Para él, la historia de la humanidad, no es la de unos
individuos aislados que, de pronto, formaron una sociedad. Al
contrario, el hombre ha vivido siempre en comunidades cohesionadas
por normas sociales. La esencia del hombre no es la de un ser
autónomo con capacidad de elección absoluta, libre
de toda restricción externa (libre en términos negativos)
con el fin de decidir sus valores y modo de vida. La esencia humana
está socialmente determinada, pues de la sociedad dependen
sus valores y normas, las cuales más que restringir la
libertad le permiten al hombre lograr las condiciones de una vida
satisfactoria.
Para
ser auténticamente libre, el hombre debe vivir de acuerdo
con principios dictados por la razón, cuyo cumplimiento
en el marco de la sociedad le permite gozar del reconocimiento
de sus derechos. Estos derechos no nacen de una «naturaleza»
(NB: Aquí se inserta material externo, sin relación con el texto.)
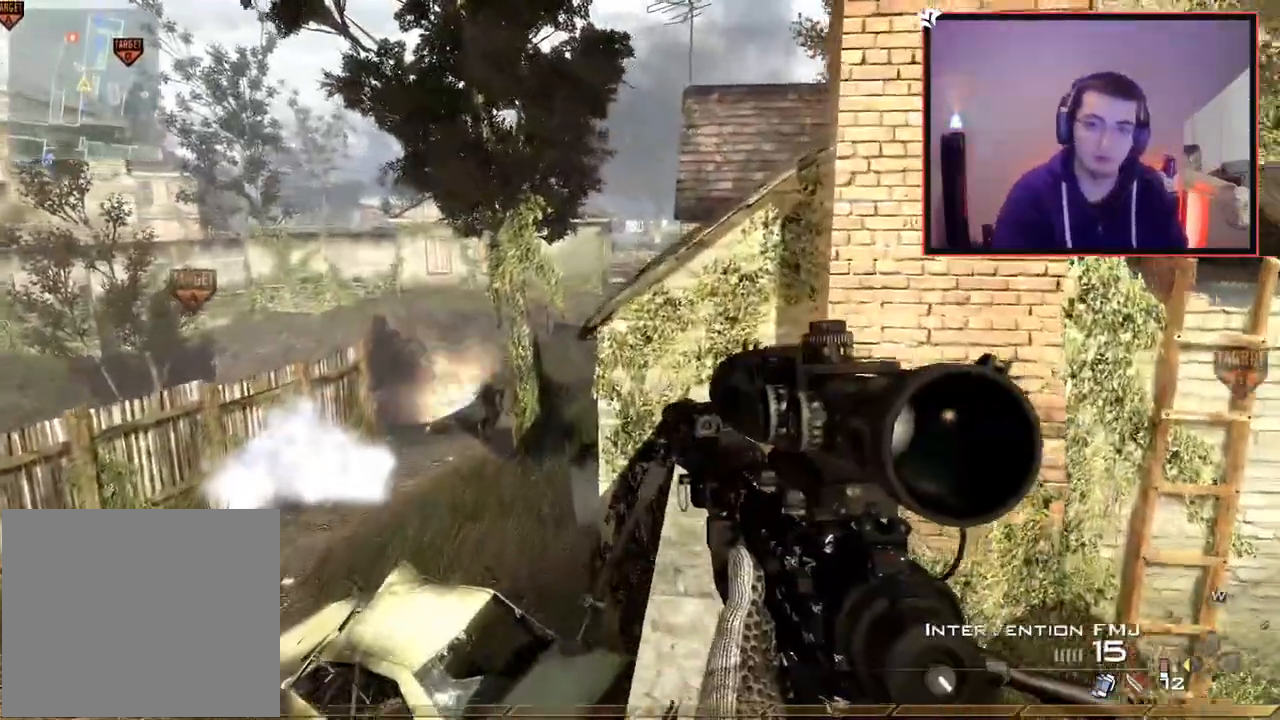
{"buttons": [], "left_stick": "up-left", "right_stick": "center", "events": [[34, "L3", "down"], [250, "L3", "up"], [317, "CROSS", "down"], [451, "CROSS", "up"], [501, "left_stick", "up-left"]]}
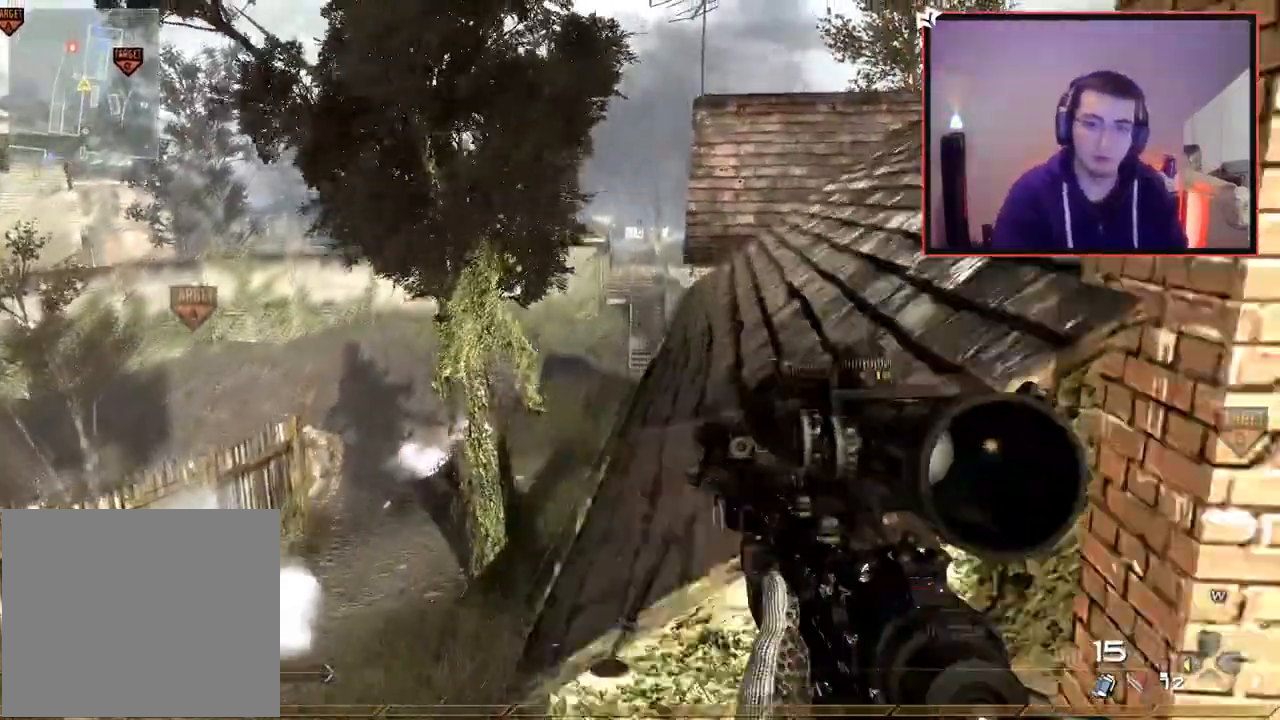
{"buttons": ["L1"], "left_stick": "up", "right_stick": "center", "events": [[200, "left_stick", "up"], [267, "right_stick", "down-right"], [367, "right_stick", "center"], [400, "L1", "down"]]}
libre del hombre o de concepciones iusnaturalistas previas a toda
vida social, sino del hecho de que la sociedad les otorgue sentido
y significado. Los derechos, socialmente determinados, le son
garantizados al individuo en su calidad de miembro de una comunidad,
y en tanto que es reconocido como tal por los demás5. Para
Green, la base de los derechos se halla en la vocación
moral del hombre. Es decir que en cuanto ser moral un hombre debe
tener derechos, pero estos sólo pueden ser reconocidos
por la sociedad como tales6. Es justamente el reconocimiento social
de los derechos lo que convierte su ejercicio en un bien social,
y no en un simple acto de egoísmo individual. El ejercicio
de derechos y libertades en Green contribuye al bien común7,
a ese bien ideal compartido8, al interés público9.
Green
también afirma que el ejercicio del poder depende de su
aceptación pública en tanto el gobierno represente
el bien común, la voluntad popular10. El Estado debe garantizarle
los derechos a todos, y ésa es su razón para poder
intervenir, pues tiene bases sociales. Para Green «es un
error considerar al Estado tan sólo como un agregado de
individuos bajo un soberano... un Estado presupone otras formas
de comunidad, y de derechos, que existe para asegurarlas, sostenerlas
y completarlas»11. Para él, la intervención
del Estado se fundamenta, en última instancia, en el bien
común. El Estado debe ser capaz de promover reformas y
condiciones que posibiliten la vida moral, que es la vida libre.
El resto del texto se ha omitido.